Copy the listing lines from the line with "kingdom: Plantae" to the line with "scientific name: Corylus avellana", substituting "Latin name" for "scientific name" and leaving the rest unchanged.

********

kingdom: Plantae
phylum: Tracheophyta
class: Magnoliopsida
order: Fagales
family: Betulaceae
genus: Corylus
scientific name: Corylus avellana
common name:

********

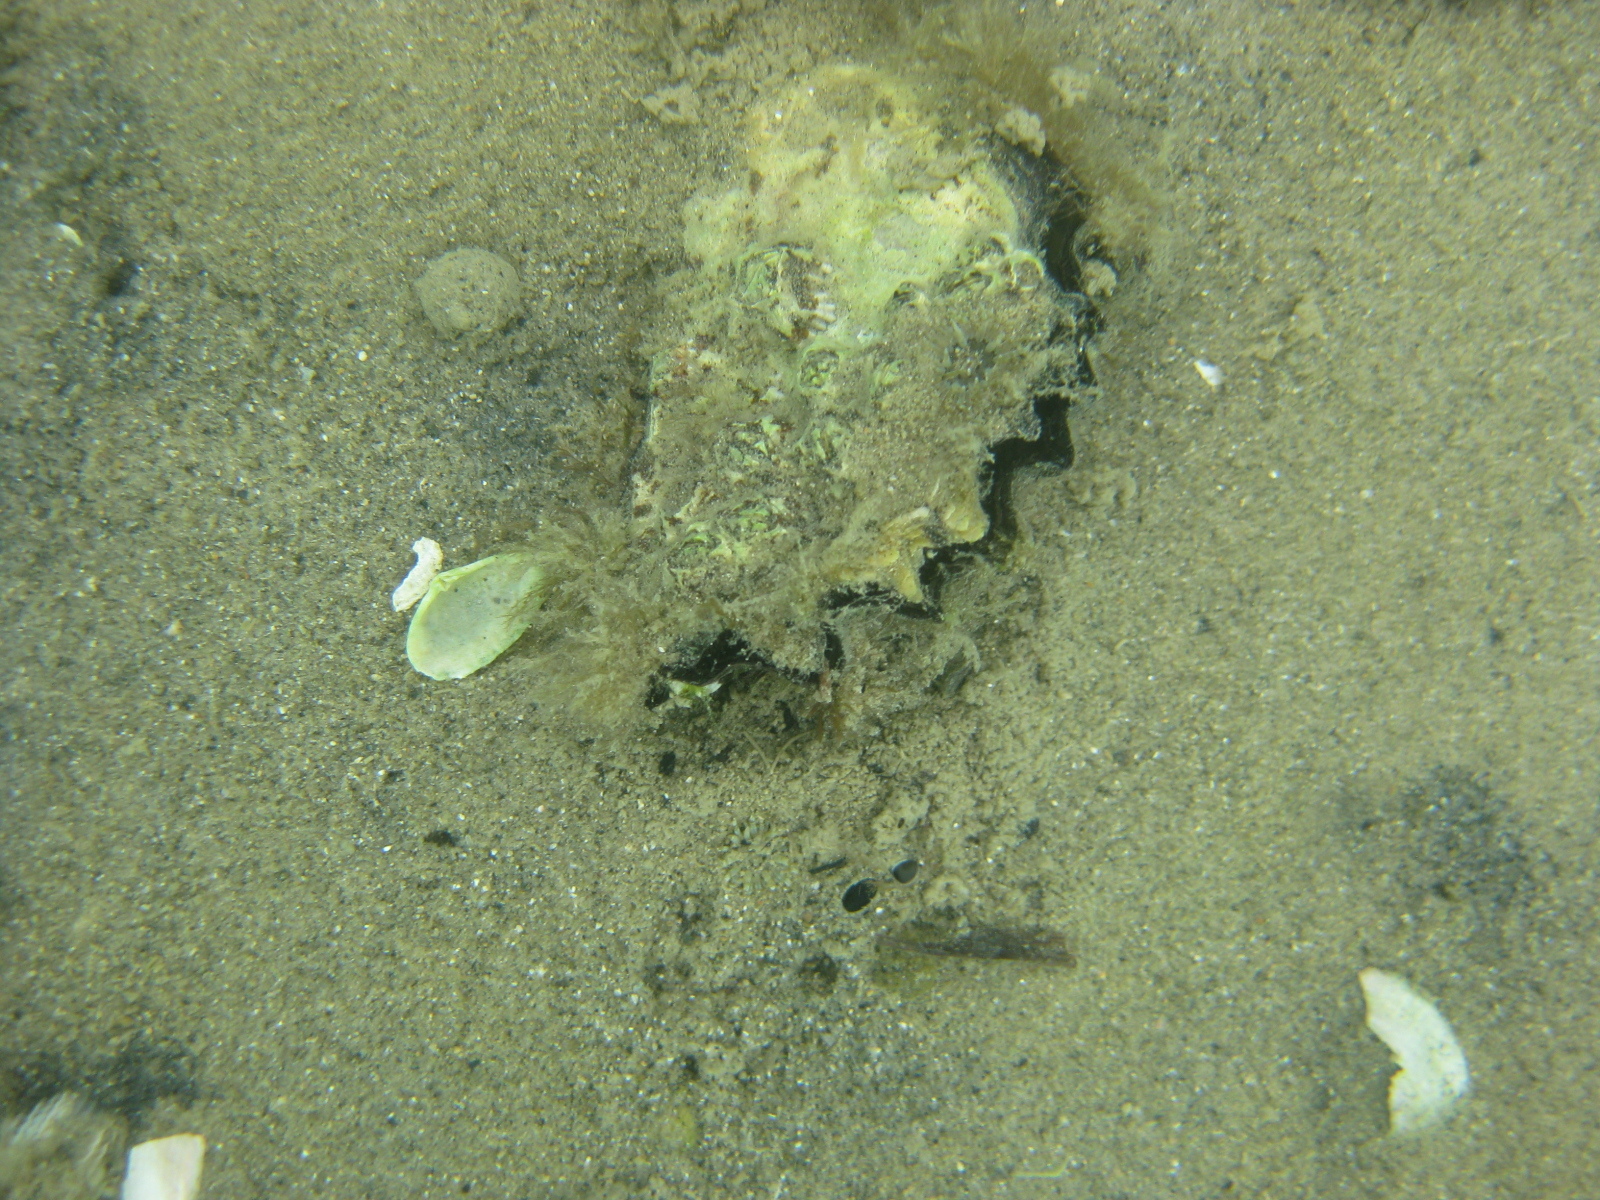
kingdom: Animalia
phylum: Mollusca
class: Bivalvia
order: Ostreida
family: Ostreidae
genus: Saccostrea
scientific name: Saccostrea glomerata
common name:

********

# [Answer to this problem]
kingdom: Plantae
phylum: Tracheophyta
class: Magnoliopsida
order: Fagales
family: Betulaceae
genus: Corylus
Latin name: Corylus avellana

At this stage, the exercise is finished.